Business | Economy

Rates cut validated as inflation stays near five-month low in India

India's inflation held near a five-month low, validating the central bank's decision to reduce interest rates to bolster economic growth.

  • Bloomberg
  • Published: 23:22 November 6, 2008
  • Gulf News

New Delhi: India's inflation held near a five-month low, validating the central bank's decision to reduce interest rates to bolster economic growth.

Wholesale prices rose 10.72 per cent in the week to October 25 from a year earlier after gaining 10.68 per cent in the previous week, the commerce ministry said in a statement in New Delhi yesterday. Economists had expected a 10.49 per cent increase.

The Reserve Bank of India unexpectedly cut its benchmark rate on November 1 for the second time in two weeks, joining policymakers across Asia in lowering borrowing costs to shield their economies from the global financial crisis.

Governor Duvvuri Subbarao may reduce interest rates further as declining fuel and food costs ease price pressures, econ-omists said.

"The Reserve Bank's policy signals inflation is no longer a concern and the focus has shifted to lifting the economy," said Dharmakirti Joshi, an economist at Mumbai-based Crisil Ltd., the local unit of Standard & Poor's. Declines in energy and commodity prices will further slow inflation to between 5.5 per cent and 6 per cent by March 2009, he said.

For the first time since 1997, India's central bank on November 1 deployed all three of its main tools to shore up growth after inter-bank lending rates climbed to as much as 21 per cent.

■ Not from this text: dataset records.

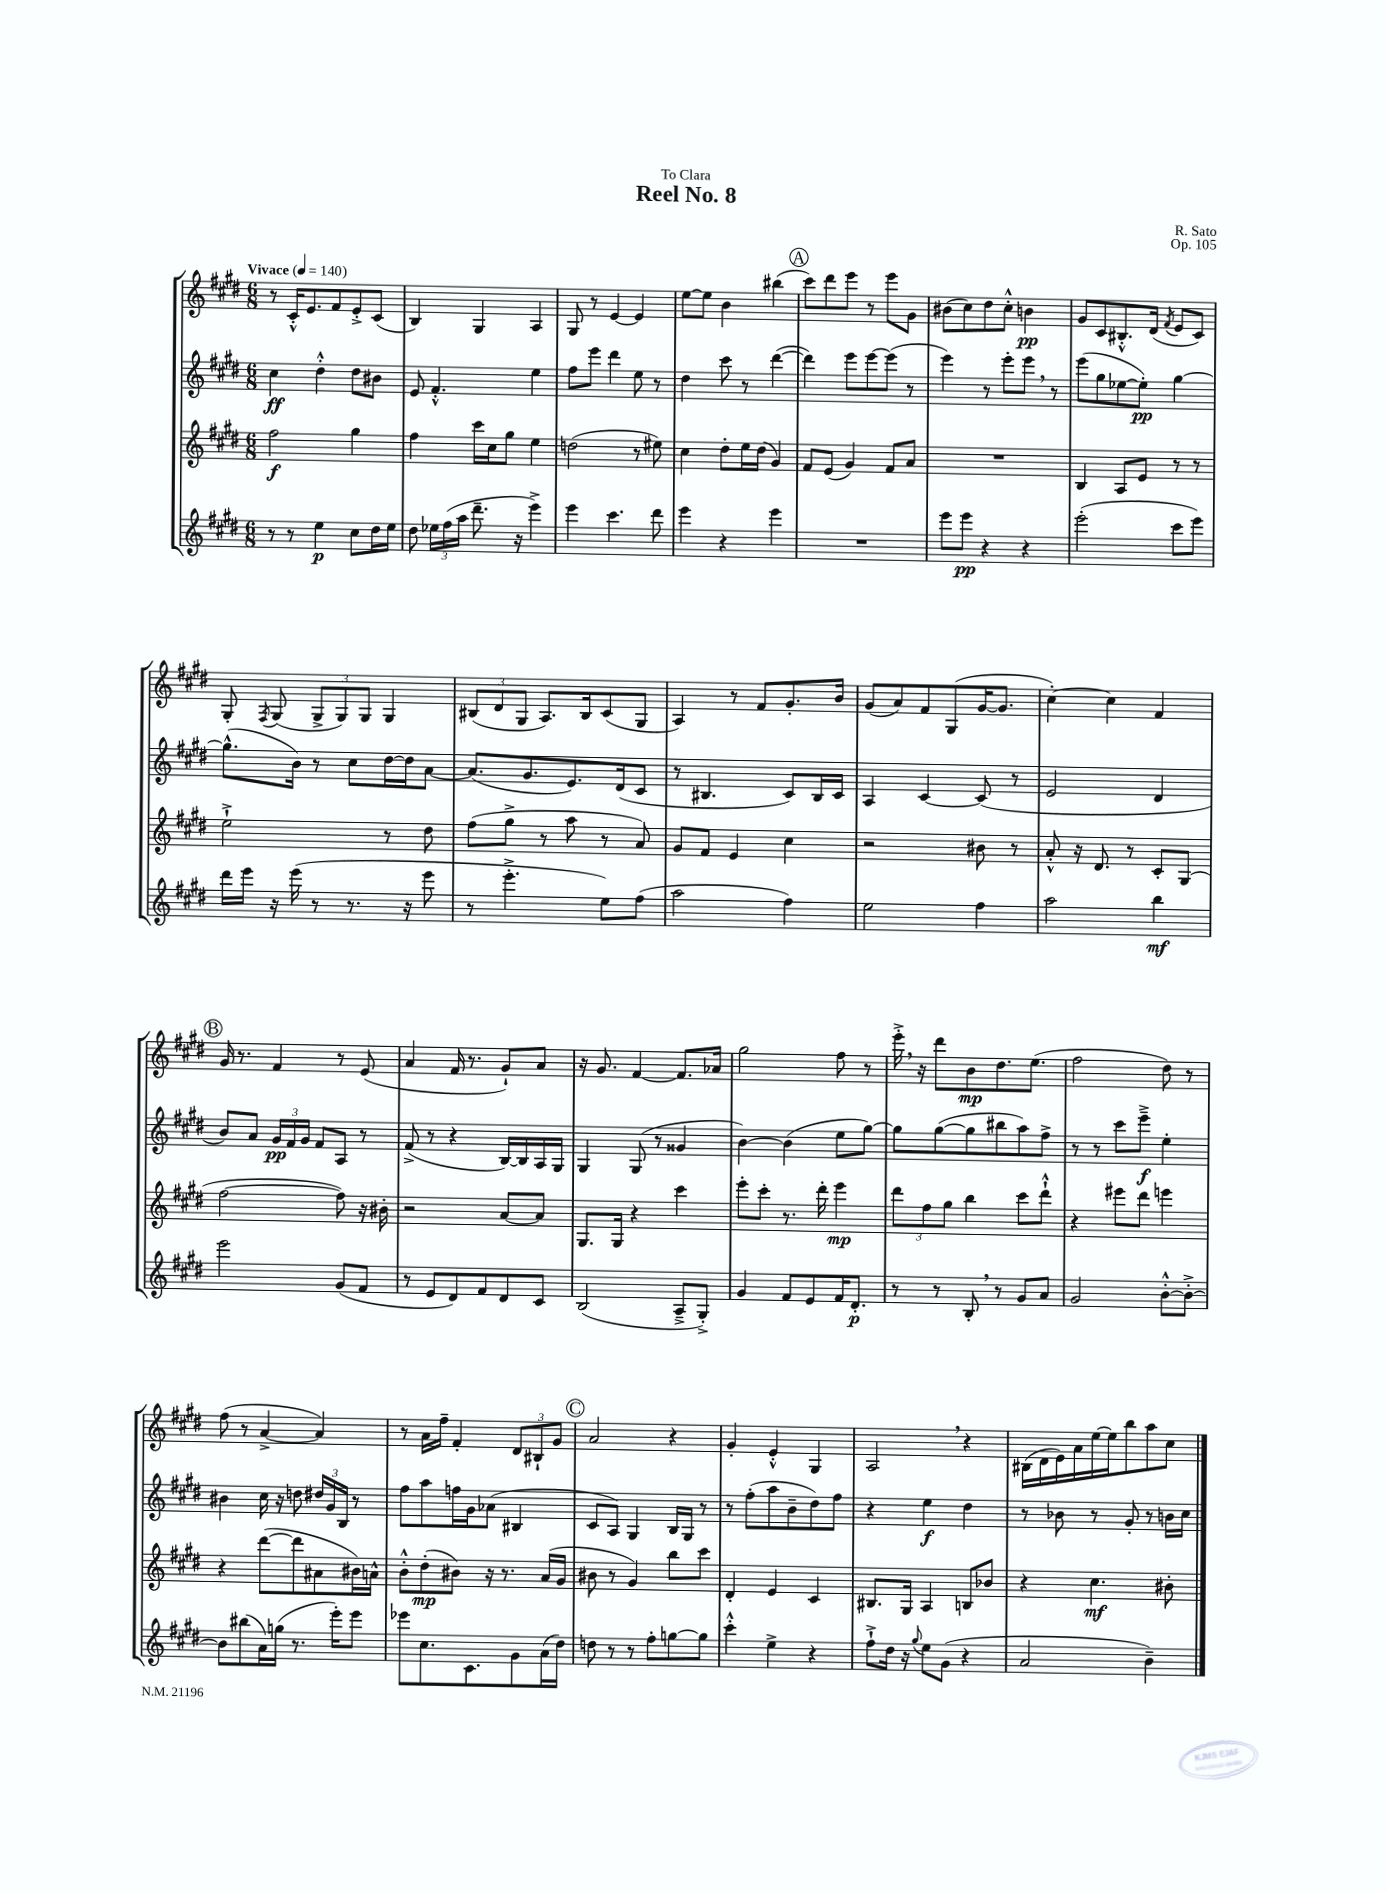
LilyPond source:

\header { title = "Reel No. 8" composer = "R. Sato" dedication = "To Clara" opus = "Op. 105" }
<<
\new StaffGroup <<
\new Staff = "s0" {
    \clef treble \key e \major \numericTimeSignature \time 6/8 \tempo "Vivace" 4 = 140
    \autoBeamOff r8 cis'16[-.-^ e'8. fis'8 e'8-.-> cis'8]( |
    b4) gis4 a4 |
    gis8 r8 e'4~ e'4 |
    e''8[~ e''8] b'4 bis''4( |
    \mark \markup { \circle "A" } cis'''8[) dis'''8 e'''8] r8 e'''8[ gis'8] |
    bis'8[( cis''8) dis''8 cis''8]-.-^ b'4\pp |
    gis'8[ cis'8 bis8.-.-^ dis'16]( \acciaccatura { fis'8 } e'8[ cis'8]) |
    gis8-. \acciaccatura { fis8 } gis8( \tuplet 3/2 { gis8[-> gis8) gis8] } gis4 |
    \tuplet 3/2 { bis8[( dis'8 gis8] } a8.[) bis16 cis'8( gis8] |
    a4) r8 fis'8[ gis'8.-. b'16] |
    gis'8[( a'8) fis'8 gis8( gis'16~ gis'8.] |
    cis''4~-.) cis''4 fis'4 |
    \mark \markup { \circle "B" } gis'16 r8. fis'4 r8 e'8( |
    a'4 fis'16 r8. gis'8[-!) a'8] |
    r16 gis'8. fis'4~ fis'8.[ aes'16] |
    gis''2 fis''8 r8 |
    e'''16-.-> \breathe r16 dis'''8[ b'8\mp dis''8. e''8.]( |
    fis''2 dis''8) r8 |
    fis''8( r8 a'4~-> a'4) |
    r8 a'16[ fis''16]-- fis'4-. \tuplet 3/2 { dis'8[ bis8-! gis'8] } |
    \mark \markup { \circle "C" } a'2 r4 |
    gis'4-. e'4-.-^ gis4 |
    a2 \breathe r4 |
    bis16[( dis'16 e'16) a'16 e''16~ e''16 b''8 a''8 cis''8] \bar "|." |
}
\new Staff = "s1" {
    \clef treble \key e \major \numericTimeSignature \time 6/8
    \autoBeamOff cis''4\ff dis''4-.-^ dis''8[ bis'8] |
    e'8 fis'4.-.-^ e''4 |
    fis''8[ e'''8] dis'''4 e''8 r8 |
    dis''4 cis'''8 r8 dis'''4~( |
    \mark \markup { \circle "A" } dis'''4) e'''8[ e'''8~ e'''8]( r8 |
    e'''4) r8 e'''8[-. e'''8] \breathe r8 |
    e'''8[( gis''8 ees''8~ ees''8]-.\pp) gis''4~ |
    gis''8.[-^( b'16]) r8 cis''8[ dis''16~ dis''16 a'8]~ |
    a'8.[( gis'8. e'8.) dis'16( cis'8] |
    r8 bis4. cis'8[) bis16 cis'16] |
    a4 cis'4~ cis'8( r8 |
    e'2 dis'4 |
    \mark \markup { \circle "B" } b'8[) a'8] \tuplet 3/2 { gis'16[\pp fis'16 gis'16] } fis'8[ a8] r8 |
    fis'8->( r8 r4 b16[~) b16 a16 gis16] |
    gis4 gis8( r8 gisis'4 |
    b'4~) b'4( e''8[ gis''8]~) |
    gis''8[ gis''8~( gis''8 bis''8 a''8) fis''8]-> |
    r8 r8 cis'''8[ e'''8]--->\f e''4-. |
    bis'4 cis''16 r16 d''8 \tuplet 3/2 { dis''16[ gis'16 b16] } r8 |
    fis''8[ a''8 f''16 gis'16 aes'8]( bis4 |
    \mark \markup { \circle "C" } cis'8[ a8]) gis4 b16[ gis16] r8 |
    r8 fis''8[-.( a''8 b'8-- dis''8) fis''8] |
    r4 e''4\f dis''4 |
    r8 bes'8 r8 gis'8-. r8 b'16[ cis''16] \bar "|." |
}
\new Staff = "s2" {
    \clef treble \key e \major \numericTimeSignature \time 6/8
    \autoBeamOff fis''2\f gis''4 |
    fis''4 cis'''16[ cis''16 gis''8] e''4 |
    d''2( r8 eis''8) |
    cis''4 dis''8[-. e''16 dis''16]( gis'4) |
    \mark \markup { \circle "A" } fis'8[ e'8]( gis'4) fis'8[ a'8] |
    R2. |
    b4 a8[ e'8] r8 r8 |
    e''2-!-> r8 dis''8 |
    fis''8[( gis''8]-> r8 a''8 r8 a'8) |
    gis'8[ fis'8] e'4 cis''4 |
    r2 bis'8 r8 |
    a'8-.-^ r16 dis'8. r8 cis'8[-. gis8]( |
    \mark \markup { \circle "B" } fis''2~ fis''8) r16 bis'16-. |
    r2 a'8[~ a'8] |
    gis8.[ gis16] r4 cis'''4 |
    e'''8[-. cis'''8]-. r8. dis'''16-. e'''4\mp |
    \tuplet 3/2 { dis'''8[ fis''8 gis''8] } b''4 cis'''8[ dis'''8]-!-^ |
    r4 eis'''8[ dis'''8] e'''4 |
    r4 dis'''8[~( dis'''8 ais'8 bis'16) a'16]-^ |
    b'8[-.-^ dis''8-.\mp( bis'8]) r16 r8. a'16[( gis'16] |
    \mark \markup { \circle "C" } bis'8 r8 gis'4) b''8[ cis'''8] |
    dis'4-. e'4 cis'4 |
    bis8.[ gis16] a4 b8[ bes'8] |
    r4 cis''4.\mf bis'8-. \bar "|." |
}
\new Staff = "s3" {
    \clef treble \key e \major \numericTimeSignature \time 6/8
    \autoBeamOff r8 r8 e''4\p cis''8[ dis''16 e''16] |
    dis''8 \tuplet 3/2 { ees''16[ fis''16( a''16] } dis'''8.-- r16 e'''4->) |
    e'''4 cis'''4. dis'''8 |
    e'''4 r4 e'''4 |
    \mark \markup { \circle "A" } R2. |
    e'''8[ e'''8]\pp r4 r4 |
    e'''2-.( cis'''8[ e'''8]) |
    dis'''16[ e'''16] r16 e'''16( r8 r8. r16 e'''8 |
    r8 e'''4.-.-> e''8[) fis''8]( |
    a''2 fis''4) |
    e''2 fis''4 |
    a''2 b''4\mf |
    \mark \markup { \circle "B" } e'''2 gis'8[( fis'8] |
    r8 e'8[ dis'8) fis'8 dis'8 cis'8] |
    b2( a8[---> gis8]-.->) |
    gis'4 fis'8[ e'8 fis'16 dis'8.]-.\p |
    r8 r8 b8-. \breathe r8 gis'8[ a'8] |
    gis'2 b'8[~-.-^ b'8]~-.-> |
    b'8[ bis''8( a'16) g''16]( r8. e'''16[-.) e'''8] |
    ees'''8[ cis''8. cis'8. gis'8 a'16( dis''16]) |
    \mark \markup { \circle "C" } d''8 r8 r8 fis''8[-. g''8~ g''8] |
    cis'''4-.-^ e''4-> r4 |
    fis''8[-!-> dis''16] r16 \appoggiatura { gis''8 } e''8[ gis'8]( r4 |
    a'2 b'4--) \bar "|." |
}
>>
>>
\layout { \context { \Score \remove "Bar_number_engraver" } }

That's improved liquidity in the financial system, with overnight call rates falling to 6.25 per cent today.

Curbing exports

Bonds pared gains after the release of the inflation data. The yield on the benchmark 8.24 per cent note due April 2018 rose to 7.72 per cent from 7.70 per cent at 3.11pm in Mumbai, according to the central bank's trading system.

The global financial crisis is curbing exports and output across Asia, prompting central banks to cut interest rates. Australia reduced its key rate by three quarters of a percentage point to 5.25 per cent on November 4. China lowered its one-year lending rate to 6.66 per cent from 6.93 per cent on October 29.

"We are able to act more boldly because our efforts to contain inflation have begun to be effective," Prime Minister Manmohan Singh said November 3. "Movements in the wholesale-price index over the past six weeks suggest a definite abatement of inflationary process."

India's central bank on October 24 reduced its growth forecast to as low as 7.5 per cent from 8 per cent in the year to March 31, the slowest pace of expansion in four years.

"The financial crisis has exacerbated a global downturn that was expected earlier but is now likely to be more severe and prolonged," Singh told a meeting of businessmen in New Delhi on November 3.

"A crisis of this magnitude was bound to affect our economy and it has."

The worldwide credit crunch is prompting investors to sell Indian assets, resulting in record net sales of local equities by global funds of $12.5 billion (Dh45.9 billion) this year.